Note: I am not the sole author of this post! I have written this article in collaboration with my colleagues at Megagon Labs. See the original post.
The KDD (Knowledge Discovery and Data Mining) conference is the oldest and arguably the top data mining conference in the world. This year’s conference, which was planned to take place in San Diego, became an all-virtual conference due to the covid-19 pandemic. I was certainly looking forward to meeting old friends and making new ones at KDD, and while Zoom socials and messaging apps are helpful, they don’t quite replace the in-person interactions. Although we all missed the sun and the beach, we still got a well-organized KDD conference which was bigger than ever. There were roughly 210 accepted research papers, 32 workshops, and more than 40 tutorials including a tutorial by our own wonderful colleague, Estevam Hruschka, on “Data-Driven Never-Ending Learning Question Answering Systems” which you can watch here. Given the magnitude of the conference, it’s kind of impossible to summarize everything. Nevertheless, I’m going to try my best to share some of the latest trends and mention some of the papers and talks that I’ve really liked along the way.
KDD has always been a popular venue for papers in the areas of graph mining, recommender systems, and text mining. This year’s KDD was by no means an exception with the majority of papers on graph mining, a paper on evaluating recommender systems (which I highly recommend) winning the best paper award, and multiple tutorials on text mining. While the practical problems that the KDD community cares about haven’t changed significantly, there is a significant shift in how these problems are addressed. There is a clear rise in relying on machine-learning techniques, and specifically deep neural networks to delve even deeper into many of the field’s fundamental problems. To put things in perspective, 16% of papers in this year’s KDD mention “deep” or “neural” in their title. The same number for paper in KDD 2016 (merely 5 years ago) was only 3%.
Graph mining, with its numerous applications, has seen rapid strides with the emergence of Graph Neural Networks (GNNs). A large number of papers in KDD 2020 explore how graph representation learning (through GNNs) can be improved to tackle classic problems such as node classification, link prediction, and graph classification (see PolicyGNN and TinyGNN). One of my favorites this year was a paper titled GPT-GNN, which shows how GNNs can be pre-trained through generation (of edges and node attribute). To me, the paper is a clear example of how fast ideas across different disciplines (e.g., vision and NLP) are being exchanged. Similarly, techniques based on pre-training and transfer-learning techniques are becoming more and more common for text mining. This paper from Amazon and CMU, is a good example of using transformer-based models for multi-label text classification. Given all this, it’s not surprising that KDD has started organizing Deep Learning Day since 2018.
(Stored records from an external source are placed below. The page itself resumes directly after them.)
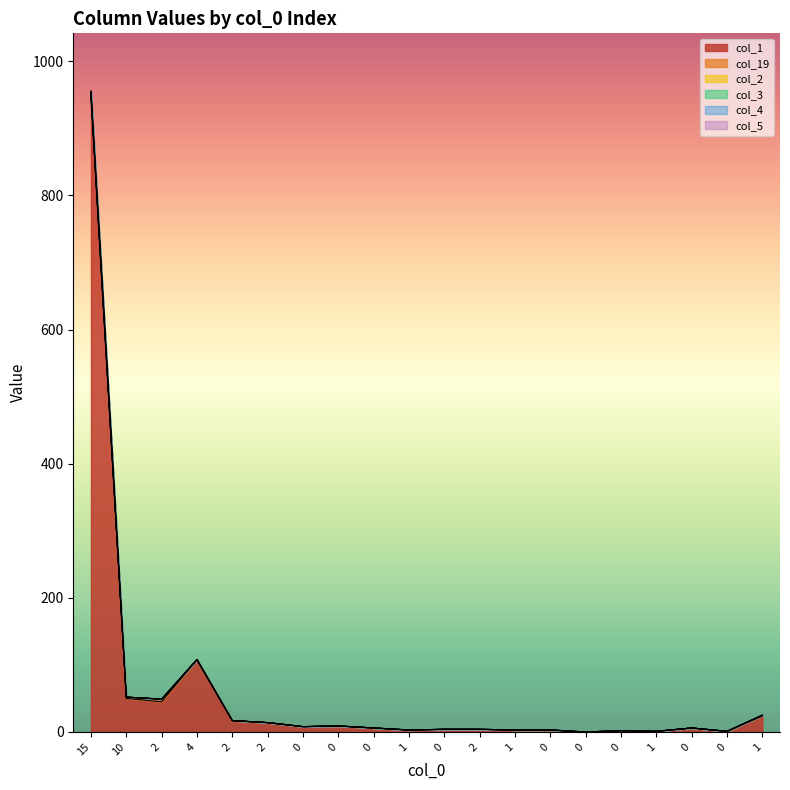

Where is the first local maximum for col_3?

4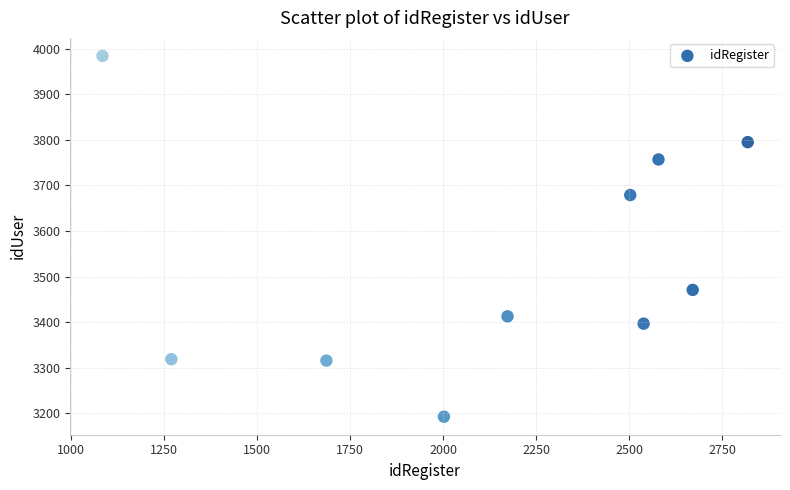

What is the average X value?

2132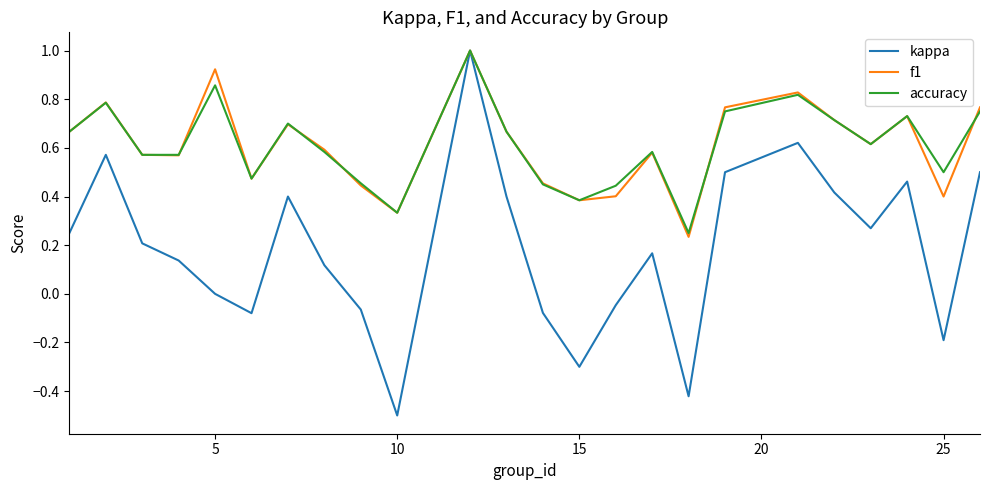

What is the greatest value displayed?

1.0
Similar to last year’s conference, KDD 2020 also organized an Earth Day as well as a Health Day to bring researchers and practitioners in these disciplines together. I very much liked this talk in the Earth Day event on how the number of unreported cases in a pandemic can be estimated. I have to admit that 2020’s global pandemic and California fires made me appreciate research in these areas more than ever. Speaking of events focused on applied research, KDD 2020 had a number of invited speakers from the industry including our own head of research Wang-Chiew Tan who talked about the power of subjective data. If you are interested you can read more about subjective data here.
Although KDD’s virtual conference portal is no longer open, you can still gain a lot from this year’s KDD. A great number of talks and tutorials are available on YouTube and Vimeo, and you can browse all the papers and review their abstracts through PaperDigest. KDD 2021 is going to be in Singapore and I’m looking forward to seeing what’s coming next.